In mid-1942 Prime Minister Winston Churchill rose to address the House of Commons. The Second World War was in its third year and the British Army was in full retreat in North Africa. The German Afrika Corps was forty miles from Alexandria and eighty from Cairo. Prime Minister Churchill was debating a vote of no confidence in his leadership. He was being accused of allowing the Axis forces of Germany and Japan to conquer and enslave the remaining free world.

Churchill did not use fighting a World War as an excuse for not preparing for and engaging in open debate on his decision making. On the contrary, 'What a remarkable example it has been of the unbridled freedom of our Parliamentary institutions in time of war,' he said.

 

The boss can't be expected to know everything that's going on. How can he be responsible for something that was done two or three levels below him?

 

'The question of whether Tobruk could be held or not is difficult and disputable. It is one of those questions which are more easy to decide after the event than before it...But those who are responsible for carrying on the war have no such easy options open. They have to decide beforehand. The decision to hold Tobruk and the dispositions made for that purpose were taken by General Auchinleck, but I should like to say that we, the War Cabinet and our professional advisers, thoroughly agreed with General Auchinleck beforehand, and, although in tactical matters the Commander-in-Chief in any war theatre is supreme and his decision is final, we consider that, if he was wrong, we were wrong too, and I am very ready on behalf of His Majesty's Government to take my full share of responsibility.'

 

Why can't someone just make a decision? Everything takes so long. There is so much bureaucracy. Ask anyone what needs to be done and they will tell you. The boss is useless. 

 

'Complaint has been made that the newspapers have been full of information of a very rosy character. Several Hon. Members have referred to that in the Debate, and that the Government have declared themselves less fully informed than newspapers...The war correspondents have nothing to do except to collect information, write their despatches and get them through the censor. On the other hand, the generals who are conducting the battle have other preoccupations. They have to fight the enemy.'

 

The boss wants to be briefed. He wants to have everything run past him. He wants to approve every decision. He wants papers. He wants meetings. He wants pre-meeting meetings. He wants updates. He wants to step in if necessary.

 

'Although we have always asked that they should keep us informed as much as possible, our policy has been not to worry them but to leave them alone to do their job. Now and then I send messages of encouragement and sometimes a query or a suggestion, but it is absolutely impossible to fight battles from Westminster or Whitehall. The less one interferes the better, and certainly I do not want generals in close battle, and these desert battles are close, prolonged and often peculiarly indeterminate, to burden themselves by writing full stories on matters upon which, in the nature of things, the home Government is not called upon to give any decision...Therefore, the Government are more accurately, but less speedily, less fully and less colourfully informed than the newspapers.'

 

The boss likes people who work late. Who show how much they care by the number of furrows in their brow.

 

'Some people assume too readily that, because a Government keeps cool and has steady nerves under reverses, its members do not feel the public misfortunes as keenly as do independent critics. On the contrary, I doubt whether anyone feels greater sorrow or pain than those who are responsible for the general conduct of our affairs.'

 

The boss wants to know why the plan went wrong.

 

 'Sir, I do not know what actually happened in the fighting of that day. I am only concerned to give the facts to the House, and it is for the House to decide whether these facts result from the faulty central direction of the war, for which of course I take responsibility, or whether they resulted from the terrible hazards and unforeseeable accidents of battle.'

 

The boss wants to scrutinise every decision. He won't approve anything until he's absolutely certain that it is perfect.
########
== WORK TO COMPLETE ==
1. In the Churchill passage, how far was the German Afrika Corps from Cairo?
2. Express everything in the entries from the very first line down to the line containing "27: (479, 181)", both ends included, as a Markdown table with the columns Row and Line, leaving out blank lines.
The Churchill passage and the entries were taken from unrelated sources.

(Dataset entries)
########
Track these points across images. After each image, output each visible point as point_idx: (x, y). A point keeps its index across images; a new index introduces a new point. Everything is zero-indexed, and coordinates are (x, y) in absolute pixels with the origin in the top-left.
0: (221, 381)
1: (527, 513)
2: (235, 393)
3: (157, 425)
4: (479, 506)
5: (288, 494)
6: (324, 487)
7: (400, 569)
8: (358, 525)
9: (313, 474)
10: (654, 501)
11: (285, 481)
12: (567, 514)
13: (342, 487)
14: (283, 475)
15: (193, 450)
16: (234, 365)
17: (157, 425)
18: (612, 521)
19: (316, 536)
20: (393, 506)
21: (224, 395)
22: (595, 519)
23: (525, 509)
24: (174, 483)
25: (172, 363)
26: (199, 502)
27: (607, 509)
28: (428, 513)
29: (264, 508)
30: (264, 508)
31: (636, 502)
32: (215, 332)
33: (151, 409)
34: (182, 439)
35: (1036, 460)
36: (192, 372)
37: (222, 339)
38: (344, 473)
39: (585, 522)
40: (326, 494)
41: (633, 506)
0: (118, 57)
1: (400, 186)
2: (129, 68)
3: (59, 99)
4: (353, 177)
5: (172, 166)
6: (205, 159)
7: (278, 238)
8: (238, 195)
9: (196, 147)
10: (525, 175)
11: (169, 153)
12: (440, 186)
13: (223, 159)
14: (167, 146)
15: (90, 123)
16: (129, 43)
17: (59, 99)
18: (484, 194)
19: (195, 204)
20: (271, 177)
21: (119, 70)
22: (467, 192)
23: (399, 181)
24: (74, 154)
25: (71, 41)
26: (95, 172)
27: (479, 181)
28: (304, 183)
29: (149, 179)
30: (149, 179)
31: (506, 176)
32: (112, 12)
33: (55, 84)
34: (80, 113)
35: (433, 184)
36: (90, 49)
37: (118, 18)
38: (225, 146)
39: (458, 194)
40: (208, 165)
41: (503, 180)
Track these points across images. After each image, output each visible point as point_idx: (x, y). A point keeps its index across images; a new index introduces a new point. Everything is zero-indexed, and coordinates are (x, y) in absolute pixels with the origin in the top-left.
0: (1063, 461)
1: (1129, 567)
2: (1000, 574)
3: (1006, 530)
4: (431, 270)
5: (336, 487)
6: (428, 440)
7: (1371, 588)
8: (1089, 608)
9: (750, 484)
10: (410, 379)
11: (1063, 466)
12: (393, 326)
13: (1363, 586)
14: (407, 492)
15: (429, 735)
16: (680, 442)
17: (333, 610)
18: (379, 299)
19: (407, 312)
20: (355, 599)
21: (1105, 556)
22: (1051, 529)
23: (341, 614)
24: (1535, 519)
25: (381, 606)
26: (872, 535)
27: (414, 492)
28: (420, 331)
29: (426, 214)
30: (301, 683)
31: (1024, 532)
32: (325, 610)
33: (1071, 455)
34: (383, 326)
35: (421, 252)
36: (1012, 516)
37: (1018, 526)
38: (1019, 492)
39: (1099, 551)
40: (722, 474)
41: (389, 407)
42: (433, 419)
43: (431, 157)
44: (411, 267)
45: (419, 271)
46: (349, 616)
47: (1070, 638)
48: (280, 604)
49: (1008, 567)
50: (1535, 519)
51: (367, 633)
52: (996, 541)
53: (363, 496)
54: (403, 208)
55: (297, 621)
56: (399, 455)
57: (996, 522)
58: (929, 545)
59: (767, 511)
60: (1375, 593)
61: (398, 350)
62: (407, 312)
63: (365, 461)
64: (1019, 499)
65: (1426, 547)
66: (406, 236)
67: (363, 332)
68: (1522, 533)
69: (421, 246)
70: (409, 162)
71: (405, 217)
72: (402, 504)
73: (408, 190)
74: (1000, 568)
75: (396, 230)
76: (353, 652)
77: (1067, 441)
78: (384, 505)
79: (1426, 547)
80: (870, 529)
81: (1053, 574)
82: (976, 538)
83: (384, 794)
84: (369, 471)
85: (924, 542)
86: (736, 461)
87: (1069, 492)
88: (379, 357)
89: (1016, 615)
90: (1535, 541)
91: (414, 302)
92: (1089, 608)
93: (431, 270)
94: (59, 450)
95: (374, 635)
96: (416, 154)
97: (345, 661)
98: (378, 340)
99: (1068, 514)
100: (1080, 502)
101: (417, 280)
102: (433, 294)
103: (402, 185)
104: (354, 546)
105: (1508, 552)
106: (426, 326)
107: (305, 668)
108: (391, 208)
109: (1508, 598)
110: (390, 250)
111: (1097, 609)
########
== ANSWERS PER TASK ==
1. Eighty miles.

2.
| Row | Line |
|---|---|
| 1 | Track these points across images. After each image, output each visible point as point_idx: (x, y). A point keeps its index across images; a new index introduces a new point. Everything is zero-indexed, and coordinates are (x, y) in absolute pixels with the origin in the top-left. |
| 2 | 0: (221, 381) |
| 3 | 1: (527, 513) |
| 4 | 2: (235, 393) |
| 5 | 3: (157, 425) |
| 6 | 4: (479, 506) |
| 7 | 5: (288, 494) |
| 8 | 6: (324, 487) |
| 9 | 7: (400, 569) |
| 10 | 8: (358, 525) |
| 11 | 9: (313, 474) |
| 12 | 10: (654, 501) |
| 13 | 11: (285, 481) |
| 14 | 12: (567, 514) |
| 15 | 13: (342, 487) |
| 16 | 14: (283, 475) |
| 17 | 15: (193, 450) |
| 18 | 16: (234, 365) |
| 19 | 17: (157, 425) |
| 20 | 18: (612, 521) |
| 21 | 19: (316, 536) |
| 22 | 20: (393, 506) |
| 23 | 21: (224, 395) |
| 24 | 22: (595, 519) |
| 25 | 23: (525, 509) |
| 26 | 24: (174, 483) |
| 27 | 25: (172, 363) |
| 28 | 26: (199, 502) |
| 29 | 27: (607, 509) |
| 30 | 28: (428, 513) |
| 31 | 29: (264, 508) |
| 32 | 30: (264, 508) |
| 33 | 31: (636, 502) |
| 34 | 32: (215, 332) |
| 35 | 33: (151, 409) |
| 36 | 34: (182, 439) |
| 37 | 35: (1036, 460) |
| 38 | 36: (192, 372) |
| 39 | 37: (222, 339) |
| 40 | 38: (344, 473) |
| 41 | 39: (585, 522) |
| 42 | 40: (326, 494) |
| 43 | 41: (633, 506) |
| 44 | 0: (118, 57) |
| 45 | 1: (400, 186) |
| 46 | 2: (129, 68) |
| 47 | 3: (59, 99) |
| 48 | 4: (353, 177) |
| 49 | 5: (172, 166) |
| 50 | 6: (205, 159) |
| 51 | 7: (278, 238) |
| 52 | 8: (238, 195) |
| 53 | 9: (196, 147) |
| 54 | 10: (525, 175) |
| 55 | 11: (169, 153) |
| 56 | 12: (440, 186) |
| 57 | 13: (223, 159) |
| 58 | 14: (167, 146) |
| 59 | 15: (90, 123) |
| 60 | 16: (129, 43) |
| 61 | 17: (59, 99) |
| 62 | 18: (484, 194) |
| 63 | 19: (195, 204) |
| 64 | 20: (271, 177) |
| 65 | 21: (119, 70) |
| 66 | 22: (467, 192) |
| 67 | 23: (399, 181) |
| 68 | 24: (74, 154) |
| 69 | 25: (71, 41) |
| 70 | 26: (95, 172) |
| 71 | 27: (479, 181) |